Isaiah Livers is terrible. This is the end of the post, NBA scouts. Promise.
Anyway: since Big Ten play resumed Livers is 7/9 on twos and 7/8 on threes. He's also a clear upgrade from Duncan Robinson in all non-scoring ways. I think MGoBlog says this every 30 seconds, but it's past time to start him and let Robinson return to the microwave role he's excellent in.
This seems to be happening functionally: Livers as played 27 minutes against Purdue and Iowa. Now if Robinson could get his minutes when the opposition has 7th and 8th guys on the floor that would be *kisses fingers*.
7'3" guy on 2 guard [Campredon]
Panic on the streets of Lafayette. I don't know if Matt Painter's constant absurd switching was brilliant or idiotic. It was both? At the same time? Probably? Yes. It oscillated wildly between those two states on possession to possession basis.
On some possessions Michigan would stare blankly into the middle distance for 25 seconds before Charles Matthews thundered at a 7'2" or 7'3" guy with little success. On others Zavier Simpson would check to make sure he had the laces right on the basketball—another good Dakich catch—before lifting up in front of a helpless Isaac Haas. Michigan seemed to figure it out in the second half when they made their push to tie, and then it evaporated late on two or three horrendous offensive possessions, any one of which could have produced a game-winning basket.
I don't know. It's weird and desperate and I feel like if Michigan saw that kind of thing on a regular basis they'd destroy it. Since they don't you get a lot of isolation plays from a team that doesn't have a lot of good iso players, and the offense can turn into a confused slog. The rematch should be fascinating.
Teske is a dude. Michigan got a fast break bucket in the second half largely because Jon Teske was the tallest tree around; he emerged to get a DREB that looked more like an OREB because he was swarmed with dudes. That was a four-point swing. His extended PT in the second half saw Michigan get a point closer to Purdue, and while he didn't score his two OREBs and generally excellent defense were critical.
I don't think it's an exaggeration to say Michigan loses by ten if you replace Teske with Mark Donnal.
DREBs closer to real. In a similar vein: Michigan won the rebounding battle against Purdue with a 34% OREB rate vs Purdue's 24%. This isn't quite as much of an upset as it might seem like. Despite having the two biggest guys in the conference, Purdue's pretty meh on the boards.

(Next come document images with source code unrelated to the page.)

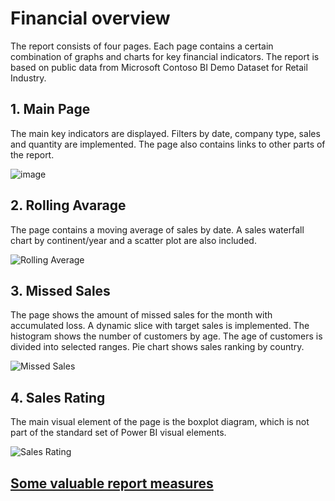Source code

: # Financial overview
The report consists of four pages. Each page contains a certain combination of graphs and charts for key financial indicators. The report is based on public data from Microsoft Contoso BI Demo Dataset for Retail Industry.

## 1. Main Page
The main key indicators are displayed. Filters by date, company type, sales and quantity are implemented. The page also contains links to other parts of the report.

![image](https://github.com/Qehh/Power_BI_Report/assets/58768263/1b91544f-597a-4008-98c6-29aa3e6aff96)


## 2. Rolling Avarage
The page contains a moving average of sales by date. A sales waterfall chart by continent/year and a scatter plot are also included.

![Rolling Average](https://github.com/Qehh/Power_BI_Report/assets/58768263/a5c0a21e-ba3c-48ee-98a0-e456e1d416bf)

## 3. Missed Sales
The page shows the amount of missed sales for the month with accumulated loss. A dynamic slice with target sales is implemented. The histogram shows the number of customers by age. The age of customers is divided into selected ranges. Pie chart shows sales ranking by country.

![Missed Sales](https://github.com/Qehh/Power_BI_Report/assets/58768263/64aa1f39-c363-4980-84c0-7835ef750efc)

## 4. Sales Rating
The main visual element of the page is the boxplot diagram, which is not part of the standard set of Power BI visual elements.

![Sales Rating](https://github.com/Qehh/Power_BI_Report/assets/58768263/467be536-a120-4d13-9cc1-d3a0ff3b7284)

## [Some valuable report measures](https://github.com/Qehh/Power_BI_Report/blob/main/Financial%20Overview/measures)



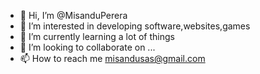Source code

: - 👋 Hi, I’m @MisanduPerera
- 👀 I’m interested in developing software,websites,games
- 🌱 I’m currently learning a lot of things 
- 💞️ I’m looking to collaborate on ...
- 📫 How to reach me misandusas@gmail.com


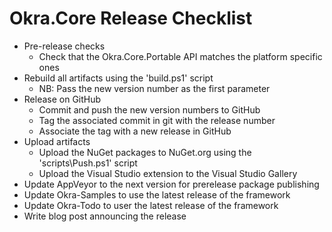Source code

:# Okra.Core Release Checklist

* Pre-release checks
  * Check that the Okra.Core.Portable API matches the platform specific ones
* Rebuild all artifacts using the 'build.ps1' script
  * NB: Pass the new version number as the first parameter
* Release on GitHub
  * Commit and push the new version numbers to GitHub
  * Tag the associated commit in git with the release number
  * Associate the tag with a new release in GitHub
* Upload artifacts
  * Upload the NuGet packages to NuGet.org using the 'scripts\Push.ps1' script
  * Upload the Visual Studio extension to the Visual Studio Gallery
* Update AppVeyor to the next version for prerelease package publishing
* Update Okra-Samples to use the latest release of the framework
* Update Okra-Todo to user the latest release of the framework
* Write blog post announcing the release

They're not bad enough that Michigan will turn up its nose at a W in that category. You might want to sit down for this: Michigan is currently the best DREB team in Big Ten play. Please tell me you're not reading this while driving oh no you hit a tree.
A brief scheduling note. Michigan played Jacksonville during their annual Very Bad Team Invitational in December. This is going to be a boat anchor all year as the Dolphins trundle towards an 11-20 record, per Kenpom.
Purdue, on the other hand, scheduled Lipscomb. Lipscomb is also an Atlantic Sun team, but they're projected to win the conference. They've played four major-conference teams and lost by 22, 23, 10, and 22, but if and when they're 22-7 at the end of the year against a schedule virtually identical to Jacksonville they're going to be much less of an RPI disaster.
Michigan should be scheduling the Lipscombs of the world.